EDIT : actually the symmetry of this integral is part from my problem. My final goal is to compute this integral :
$$PV. \left( \int_{0}^{\infty} \frac{e^{-a^2(k-q)^2} \; k\; dk}{k_0^2-k^2} -\int_{0}^{\infty} \frac{e^{-a^2(k+q)^2} \; k\; dk}{k_0^2-k^2}\right) $$
If i'm not wrong, with $k\to -k$ in second integral we get that
$$PV. \left( \int_{-\infty}^{\infty} \frac{e^{-a^2(k-q)^2} \; k\;dk}{k_0^2-k^2} \right) $$
Then by taking $k\to k+k_0$, we finally have
$$ - PV. \left( \int_{-\infty}^{\infty} \frac{e^{-a^2(k-q)^2} \;dk}{k+2k_0} + k_0 \int_{-\infty}^{\infty} \frac{e^{-a^2(k-q)^2} \;dk}{k(k+2k_0)} \right) $$
which I do not know how to handle. These seem to be closely related to these Goodwin-Staton integrals / Dawson functions... But. Meh
I think Wikipedia is wrong. The integral does not converge for $x<0, $ try e.g.

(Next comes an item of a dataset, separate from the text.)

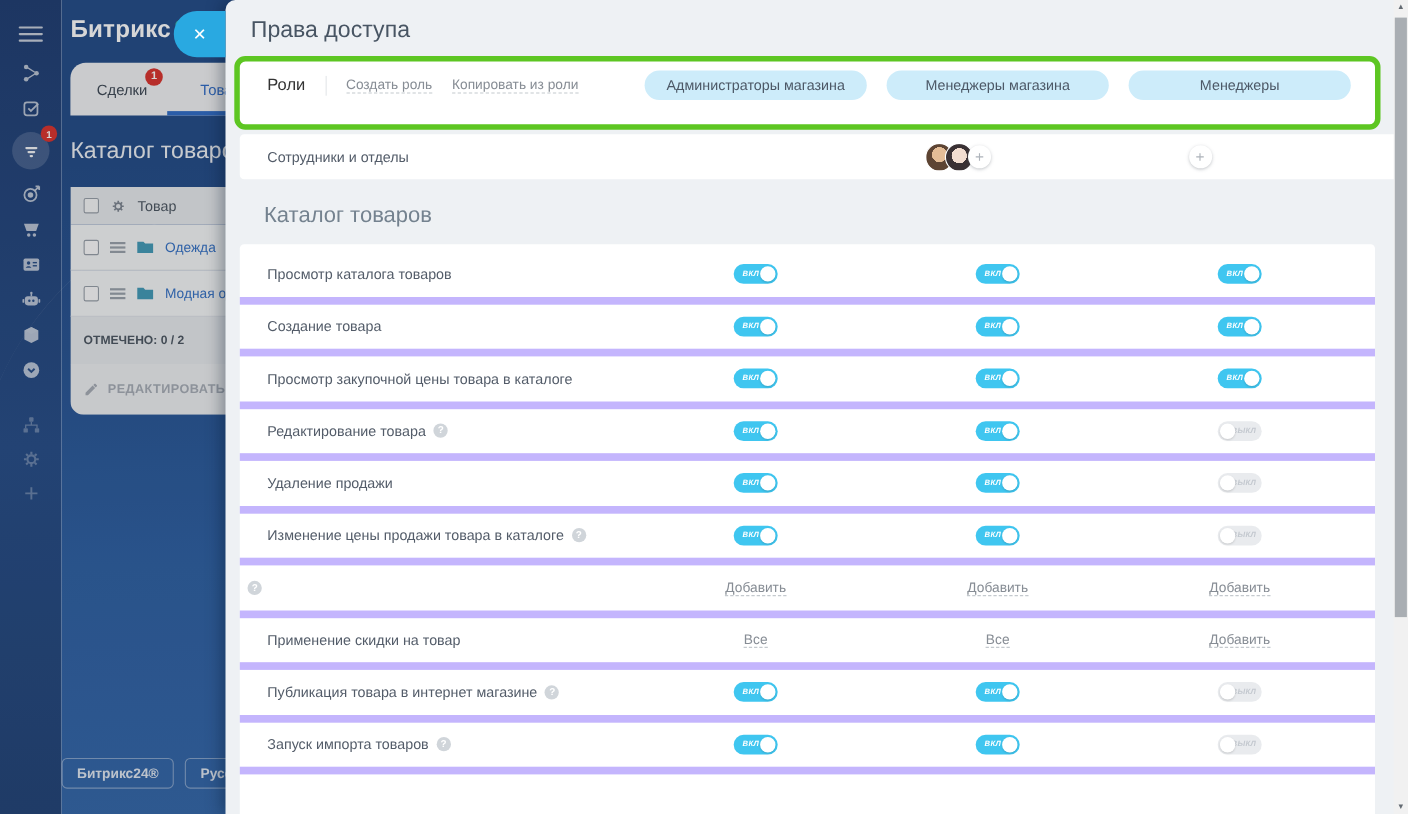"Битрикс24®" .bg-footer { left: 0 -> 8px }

int(e^(-t^2)/(t-2),t=0..infinity)in Wolfram Alpha. It can be interpreted as a Cauchy principle value (see Nico Temme's answer http://mathforum.org/kb/message.jspa?messageID=7389647). I use $$G(-x) = - \frac{1}{2} e^{-x^2}\left(\pi\; \mathrm{erfi}(x) + \mathrm{Ei}(x^2)\right), \quad x>0$$ or $$G(-x) = \sqrt{\pi} F(-x) - \frac{1}{2} e^{-x^2}\mathrm{Ei}(x^2), \quad x>0.$$ i.e. http://dlmf.nist.gov/7.5.E13 extended to negative $x$ (with the Dawson integral $F$ and exponential integral $\mathrm{Ei}$). The Dawson integral is odd, and therefore $G(x)$ is not odd.